Do you have the manual? It is available on the Jotul site and I believe it is this one:

http://www.jotul.com/FileArchive/Files/USA/Old products/Old Stoves and inserts manuals/Jotul_ 3TDIC_2_0394.pdf

Read it and check what your clearances are compared to the manual. These clearances are also on the plate on the bottom back of your stove. You must measure the distance to any wood or other combustible material behind the brick that does not have a 1" air gap to protect it as if the brick was not there.

The CTC diagram for your stove looks like the attached image.




KaptJaq


----------



## jnorris56 (Oct 2, 2012)

Thank you for the manual!  According to the back panel I need 34" and i assume that is for single wall pipe.  what would the clearance need to be with double wall and the double wall connector?


----------



## KaptJaq (Oct 2, 2012)

jnorris56 said:


> Thank you for the manual! According to the back panel I need 34" and i assume that is for single wall pipe. what would the clearance need to be with double wall and the double wall connector?


 
I going to assume that you are new to wood stoves and wood heat? There are three different sets of clearances you have to worry about. This is a very quick summary and I hope others will pipe in to help with anything I misstated or am not clear on.

1. Clearance between the stove and any combustible material. This set of numbers is on the plate on the back of your stove. In some cases it can be reduced with either a heat shield on the stove or a shield on the wall. The shield for the stove comes from the manufacturer. The wall shield it is usually made of non-combustible material mounted in front of the wall with spacers making a 1" gap between the shield and the wall/combustible material. There is also a gap between the bottom of the shield and the floor and the top of the shield and the ceiling to permit air flow behind the shield. If this method is applicable to your stove it will be documented in your manual and/or back plate.

2. The next clearance is between the stove pipe and any combustible material. This measurement should also be in the documentation and/or back plate. It may also be found in the pipe's documentation.

3. The last is the hearth pad. Each stove requires different size pads and various resistance to the transfer of heat (R factor) to any combustible material under the hearth. Also documented in the manual and/or back plate.

Of course you also have to worry about furniture and drapes and anything else that may get near the stove and may burn...

In your case the hardest problem will be the brick wall behind the stove. We do not know how it is constructed. If there is any wood or other combustible material in contact with that brick wall it can start to burn within the wall. You have to determine if there is any wood. If there is wood make sure the stove compiles to the CTC (clearance to combustibles) for that surface as given on the UL plate on the back of the stove. The measurement is from the wood or other combustible material to the stove.

The stove pipe is another issue with the wall. If there is wood anywhere near where the stove pipe leaves the stove and enters the wall, even within the wall, the CTC for the pipe and the fitting that goes through the wall must be observed.

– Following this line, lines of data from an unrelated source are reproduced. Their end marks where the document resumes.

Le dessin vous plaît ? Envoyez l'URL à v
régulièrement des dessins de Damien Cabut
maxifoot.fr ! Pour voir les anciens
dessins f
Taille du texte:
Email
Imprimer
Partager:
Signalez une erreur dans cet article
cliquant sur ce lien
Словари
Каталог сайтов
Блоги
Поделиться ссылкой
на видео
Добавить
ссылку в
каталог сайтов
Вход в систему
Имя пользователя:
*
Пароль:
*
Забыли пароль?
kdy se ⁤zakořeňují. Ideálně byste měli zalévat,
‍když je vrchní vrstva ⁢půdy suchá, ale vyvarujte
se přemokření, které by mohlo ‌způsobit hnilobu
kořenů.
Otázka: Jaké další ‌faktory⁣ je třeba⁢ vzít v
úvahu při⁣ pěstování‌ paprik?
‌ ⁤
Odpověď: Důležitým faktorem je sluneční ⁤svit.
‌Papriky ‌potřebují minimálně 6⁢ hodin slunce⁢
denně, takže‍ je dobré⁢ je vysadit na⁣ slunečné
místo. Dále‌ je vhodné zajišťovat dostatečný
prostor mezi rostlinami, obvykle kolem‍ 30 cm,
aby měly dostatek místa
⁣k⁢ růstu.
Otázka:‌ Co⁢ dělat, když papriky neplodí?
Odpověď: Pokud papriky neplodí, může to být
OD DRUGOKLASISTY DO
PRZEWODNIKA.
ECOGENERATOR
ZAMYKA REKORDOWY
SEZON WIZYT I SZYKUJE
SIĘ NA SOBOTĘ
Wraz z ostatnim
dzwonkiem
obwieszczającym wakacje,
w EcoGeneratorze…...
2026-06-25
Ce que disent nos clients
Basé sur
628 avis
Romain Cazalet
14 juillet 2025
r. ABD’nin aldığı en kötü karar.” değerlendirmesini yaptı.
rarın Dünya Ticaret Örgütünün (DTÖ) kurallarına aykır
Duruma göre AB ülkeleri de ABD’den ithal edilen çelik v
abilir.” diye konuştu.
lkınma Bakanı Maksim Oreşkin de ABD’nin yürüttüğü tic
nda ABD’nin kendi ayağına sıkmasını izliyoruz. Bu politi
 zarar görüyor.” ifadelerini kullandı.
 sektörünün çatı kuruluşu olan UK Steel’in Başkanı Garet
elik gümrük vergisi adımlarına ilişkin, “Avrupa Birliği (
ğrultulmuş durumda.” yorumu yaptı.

Finally is the hearth big enough? What is under it? Wood? Concrete? Does it have the proper resistance to heat transfer (R factor)?

Anything that you can change to reduce clearances will be documented in your manuals (either the pipe or stove manual). You must observe the clearances as documented on the back plate or in the manual. It does not sound like 8" between the wall and the stove will work no matter which pipe you use.

Hope this helps...

KaptJaq


----------



## begreen (Oct 2, 2012)

That manual is not for this stove. I'm pretty sure this stove is just a straight Jotul 3 and not a 3TDIC which is a cat model. Check the back label. That will have your clearances.


----------